For Iran, the use of its own oil as a bargaining chip has limited value. Iran gets 90 percent of its government revenues from oil. Its exports of about 2.5 million b.p.d. amount to 80 percent of its total exports. Oil provides some 40 percent of Iran's gross domestic product.
Yet Iran is the only major producer of oil to suffer from a budget deficit. The Iranian public, notes Alhajji, is heavily dependent on government subsidies for staple goods and fuels. From 1980 to 2005, Iran's population grew by 22.4 million and now stands at 68 million. Its daily oil output during that period rose by only 600,000 barrels.
Furthermore:
The blow to the US would not be so severe. Hurricane Katrina shut off 1.5 million b.p.d. from the Gulf of Mexico, but oil prices rose only $10 a barrel.

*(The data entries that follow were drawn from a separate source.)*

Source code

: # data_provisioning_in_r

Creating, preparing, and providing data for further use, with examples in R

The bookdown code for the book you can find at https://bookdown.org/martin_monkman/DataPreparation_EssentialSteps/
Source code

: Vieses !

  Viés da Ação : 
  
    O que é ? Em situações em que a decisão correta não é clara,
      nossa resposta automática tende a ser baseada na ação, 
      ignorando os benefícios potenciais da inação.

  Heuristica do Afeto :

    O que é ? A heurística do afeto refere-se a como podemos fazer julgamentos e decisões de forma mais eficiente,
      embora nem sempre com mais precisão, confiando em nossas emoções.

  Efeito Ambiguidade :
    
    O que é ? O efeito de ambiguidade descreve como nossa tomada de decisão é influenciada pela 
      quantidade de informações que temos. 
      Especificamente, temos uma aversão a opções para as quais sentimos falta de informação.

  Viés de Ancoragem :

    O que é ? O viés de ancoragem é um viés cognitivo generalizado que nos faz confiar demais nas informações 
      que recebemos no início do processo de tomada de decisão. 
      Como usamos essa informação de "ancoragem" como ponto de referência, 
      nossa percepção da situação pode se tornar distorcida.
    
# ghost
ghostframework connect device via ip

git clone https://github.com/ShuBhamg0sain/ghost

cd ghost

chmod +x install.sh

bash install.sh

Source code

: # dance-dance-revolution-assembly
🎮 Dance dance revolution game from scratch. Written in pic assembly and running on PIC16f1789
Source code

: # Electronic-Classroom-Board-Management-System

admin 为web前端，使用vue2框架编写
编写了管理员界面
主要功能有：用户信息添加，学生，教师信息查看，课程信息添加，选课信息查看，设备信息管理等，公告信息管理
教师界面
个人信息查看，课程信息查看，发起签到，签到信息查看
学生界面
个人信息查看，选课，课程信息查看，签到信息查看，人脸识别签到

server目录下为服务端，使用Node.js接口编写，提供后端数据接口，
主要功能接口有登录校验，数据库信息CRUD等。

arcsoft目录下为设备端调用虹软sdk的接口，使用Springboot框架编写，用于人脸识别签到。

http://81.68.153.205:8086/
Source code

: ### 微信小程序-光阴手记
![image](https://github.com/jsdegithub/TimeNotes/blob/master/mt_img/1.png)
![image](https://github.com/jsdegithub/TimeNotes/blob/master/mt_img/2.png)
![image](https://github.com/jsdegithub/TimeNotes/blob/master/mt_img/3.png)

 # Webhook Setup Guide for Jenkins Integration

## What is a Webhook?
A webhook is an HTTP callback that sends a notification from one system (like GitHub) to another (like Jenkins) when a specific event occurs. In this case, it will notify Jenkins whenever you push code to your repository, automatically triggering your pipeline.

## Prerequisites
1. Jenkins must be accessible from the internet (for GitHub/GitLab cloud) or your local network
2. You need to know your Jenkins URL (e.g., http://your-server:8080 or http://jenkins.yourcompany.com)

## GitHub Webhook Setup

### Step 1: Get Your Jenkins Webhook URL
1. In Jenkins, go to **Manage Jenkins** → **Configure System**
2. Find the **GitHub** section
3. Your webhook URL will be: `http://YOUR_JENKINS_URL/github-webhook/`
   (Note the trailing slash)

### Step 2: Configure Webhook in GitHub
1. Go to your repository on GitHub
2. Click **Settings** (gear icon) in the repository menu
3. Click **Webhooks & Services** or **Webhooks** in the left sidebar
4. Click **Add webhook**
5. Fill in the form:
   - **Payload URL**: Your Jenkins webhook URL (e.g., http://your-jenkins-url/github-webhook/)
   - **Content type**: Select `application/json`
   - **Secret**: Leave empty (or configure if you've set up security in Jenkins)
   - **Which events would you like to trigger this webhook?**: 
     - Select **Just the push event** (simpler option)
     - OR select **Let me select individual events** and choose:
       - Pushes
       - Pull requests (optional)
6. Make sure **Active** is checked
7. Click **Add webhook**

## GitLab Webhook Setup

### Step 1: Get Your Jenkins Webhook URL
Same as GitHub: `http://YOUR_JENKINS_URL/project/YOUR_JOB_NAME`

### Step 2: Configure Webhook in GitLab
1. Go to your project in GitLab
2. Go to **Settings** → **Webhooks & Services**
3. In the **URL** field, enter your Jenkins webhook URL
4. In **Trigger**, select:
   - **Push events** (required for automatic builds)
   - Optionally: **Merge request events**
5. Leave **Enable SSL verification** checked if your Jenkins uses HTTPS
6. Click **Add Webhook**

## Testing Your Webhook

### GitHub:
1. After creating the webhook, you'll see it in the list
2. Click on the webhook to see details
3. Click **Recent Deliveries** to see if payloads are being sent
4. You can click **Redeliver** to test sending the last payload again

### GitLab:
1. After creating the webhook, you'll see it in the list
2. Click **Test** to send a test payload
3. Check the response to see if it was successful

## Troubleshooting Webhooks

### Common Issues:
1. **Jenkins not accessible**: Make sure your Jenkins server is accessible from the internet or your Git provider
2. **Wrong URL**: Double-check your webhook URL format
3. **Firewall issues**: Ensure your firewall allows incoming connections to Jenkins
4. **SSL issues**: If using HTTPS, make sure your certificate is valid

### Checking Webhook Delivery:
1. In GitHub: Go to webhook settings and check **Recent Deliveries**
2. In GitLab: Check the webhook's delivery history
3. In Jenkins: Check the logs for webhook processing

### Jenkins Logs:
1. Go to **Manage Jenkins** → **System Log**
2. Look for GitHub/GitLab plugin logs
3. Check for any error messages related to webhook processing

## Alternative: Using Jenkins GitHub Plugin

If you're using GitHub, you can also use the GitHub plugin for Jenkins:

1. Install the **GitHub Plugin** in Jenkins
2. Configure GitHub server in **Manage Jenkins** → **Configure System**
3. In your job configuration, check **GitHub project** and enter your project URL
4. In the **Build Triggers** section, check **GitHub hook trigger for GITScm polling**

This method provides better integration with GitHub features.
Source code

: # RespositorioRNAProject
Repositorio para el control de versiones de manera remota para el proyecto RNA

Any Iranian embargo could be countered by more exports from other OPEC nations and tapping the US Strategic Petroleum Reserve.
I don't profess to know that much about the politics of oil, but this illustrates one of the key problems in using economic depedencies as a weapon: the exporter is possibly just as vulnerable as the importer (and vice versa). The US learned this lesson in 1993 when President Clinton tied China' Most Favored Nation status to improvement in China's human rights records. Clinton bet that China would be so unwilling to lose open access to US markets that it would comply. Clinton did not anticipate, however, how much US firms depended on the Chinese market, and under pressure from such companies, as well as the Chinese government, Clinton backed down from his threat.
What all of these means is that the US should, perhaps, be more aggressive in trying to punish the Iranian regime and force it to negotiate on its nuclear program.